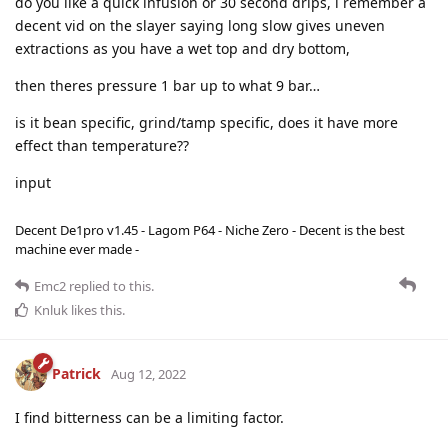
do you like a quick infusion or 30 second drips, i remember a
decent vid on the slayer saying long slow gives uneven
extractions as you have a wet top and dry bottom,
then theres pressure 1 bar up to what 9 bar…
is it bean specific, grind/tamp specific, does it have more
effect than temperature??
​​​​​​​input
Decent De1pro v1.45 - Lagom P64 - Niche Zero - Decent is the best
machine ever made -
Emc2
replied to this.
Knluk
likes this
.
Patrick
Aug 12, 2022
I find bitterness can be a limiting factor.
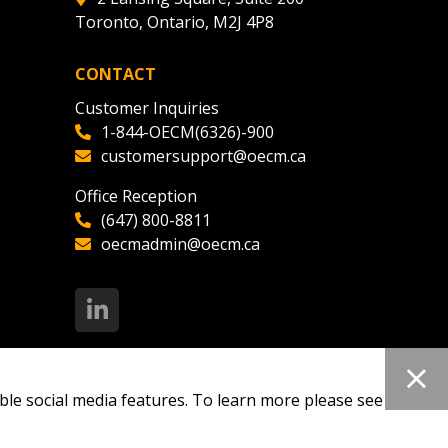
Toronto, Ontario, M2J 4P8
ded Supplier
CONTACT
Customer Inquiries
1-844-OECM(6326)-900
customersupport@oecm.ca
Office Reception
(647) 800-8811
oecmadmin@oecm.ca
ble social media features. To learn more please see our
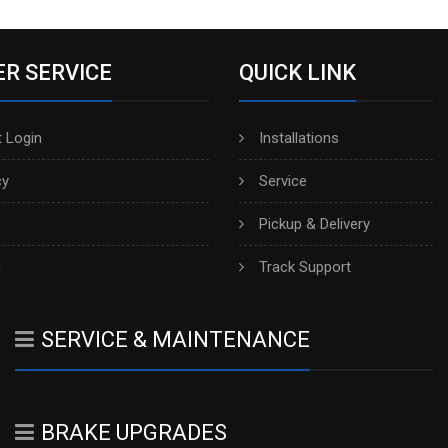
R SERVICE
QUICK LINK
 Login
Installations
cy
Service
Pickup & Delivery
h
Track Support
SERVICE & MAINTENANCE
BRAKE UPGRADES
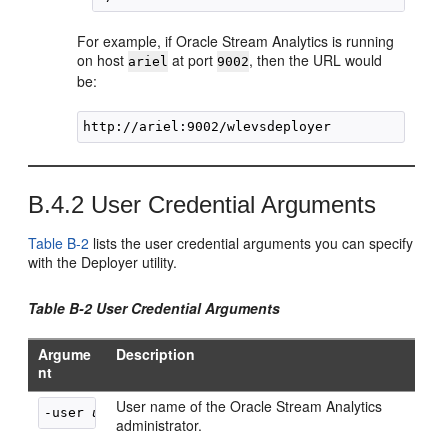
For example, if
Oracle Stream Analytics
is running
on host
at port
, then the URL would
ariel
9002
be:
B.4.2
User Credential Arguments
Table B-2
lists the user credential arguments you can specify
with the Deployer utility.
Table B-2 User Credential Arguments
Argume
Description
nt
User name of the
Oracle Stream Analytics
-user 
username
administrator.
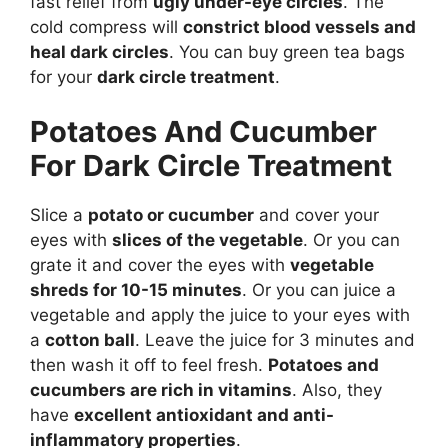
fast relief from
ugly under-eye circles
. The
cold compress will
constrict blood vessels and
heal dark circles
. You can buy green tea bags
for your
dark circle treatment
.
Potatoes And Cucumber
For Dark Circle Treatment
Slice a
potato or cucumber
and cover your
eyes with
slices of the vegetable
. Or you can
grate it and cover the eyes with
vegetable
shreds for 10-15 minutes
. Or you can juice a
vegetable and apply the juice to your eyes with
a
cotton ball
. Leave the juice for 3 minutes and
then wash it off to feel fresh.
Potatoes and
cucumbers are rich in vitamins
. Also, they
have
excellent antioxidant and anti-
inflammatory properties
.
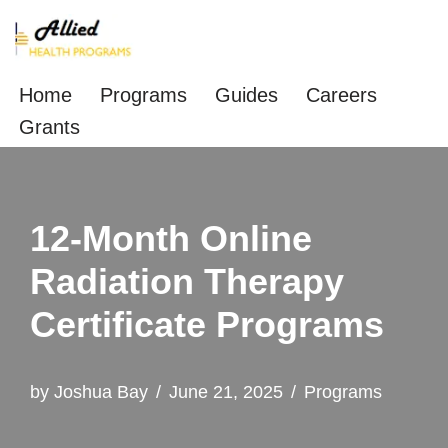
Skip
to
Home
Programs
Guides
Careers
content
Grants
12-Month Online
Radiation Therapy
Certificate Programs
by
Joshua Bay
June 21, 2025
Programs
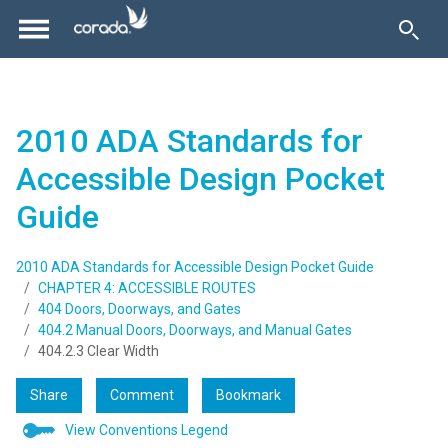
2010 ADA Standards for
Accessible Design Pocket
Guide
2010 ADA Standards for Accessible Design Pocket Guide
CHAPTER 4: ACCESSIBLE ROUTES
404 Doors, Doorways, and Gates
404.2 Manual Doors, Doorways, and Manual Gates
404.2.3 Clear Width
Share
Comment
Bookmark
View Conventions Legend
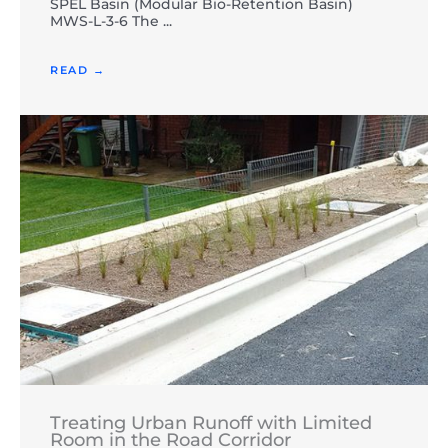
SPEL Basin (Modular Bio-Retention Basin)
MWS-L-3-6 The ...
READ →
Treating Urban Runoff with Limited
Room in the Road Corridor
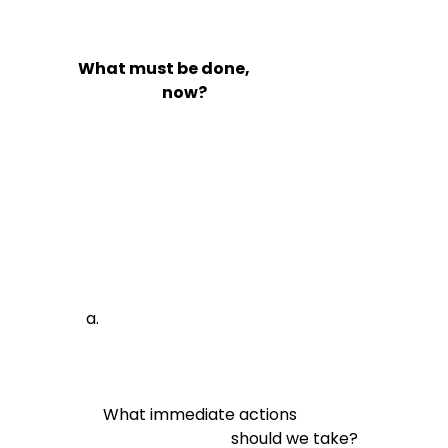
What must be done,

                            now?
What immediate actions

                                should we take?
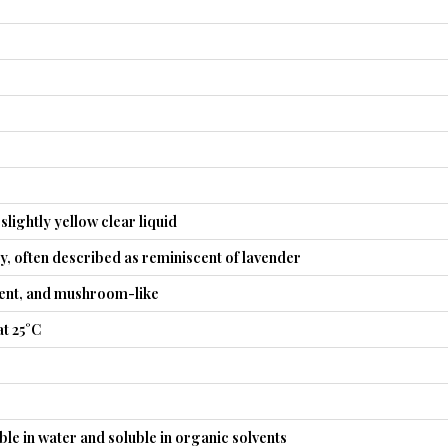
slightly yellow clear liquid
ty, often described as reminiscent of lavender
gent, and mushroom-like
t 25°C
uble in water and soluble in organic solvents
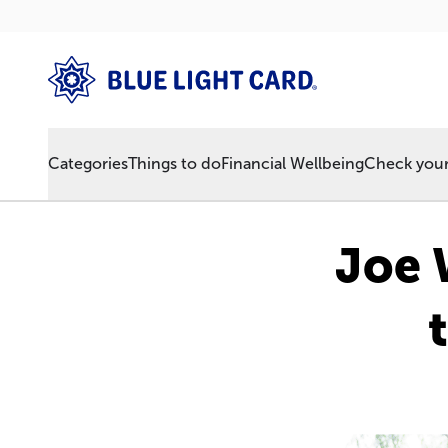
Categories
Things to do
Financial Wellbeing
Check your 
Joe W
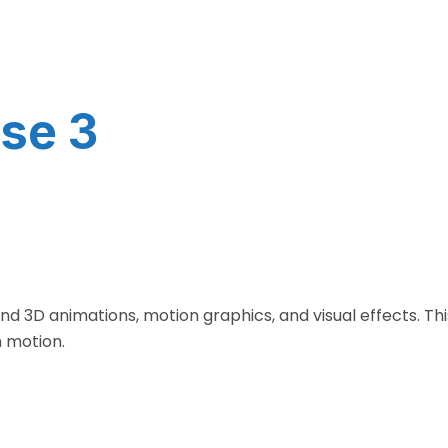
se 3
and 3D animations, motion graphics, and visual effects. T
h motion.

=====

**Job item**: Copy the stretch from the start of the lines through the line containing "administrator.", substituting "sourness" for "bitterness" and changing nothing else. Leave the pictures out.

**Solution**:
do you like a quick infusion or 30 second drips, i remember a
decent vid on the slayer saying long slow gives uneven
extractions as you have a wet top and dry bottom,
then theres pressure 1 bar up to what 9 bar…
is it bean specific, grind/tamp specific, does it have more
effect than temperature??
​​​​​​​input
Decent De1pro v1.45 - Lagom P64 - Niche Zero - Decent is the best
machine ever made -
Emc2
replied to this.
Knluk
likes this
.
Patrick
Aug 12, 2022
I find sourness can be a limiting factor.
Toronto, Ontario, M2J 4P8
ded Supplier
CONTACT
Customer Inquiries
1-844-OECM(6326)-900
customersupport@oecm.ca
Office Reception
(647) 800-8811
oecmadmin@oecm.ca
ble social media features. To learn more please see our
R SERVICE
QUICK LINK
 Login
Installations
cy
Service
Pickup & Delivery
h
Track Support
SERVICE & MAINTENANCE
BRAKE UPGRADES
For example, if
Oracle Stream Analytics
is running
on host
at port
, then the URL would
ariel
9002
be:
B.4.2
User Credential Arguments
Table B-2
lists the user credential arguments you can specify
with the Deployer utility.
Table B-2 User Credential Arguments
Argume
Description
nt
User name of the
Oracle Stream Analytics
-user 
username
administrator.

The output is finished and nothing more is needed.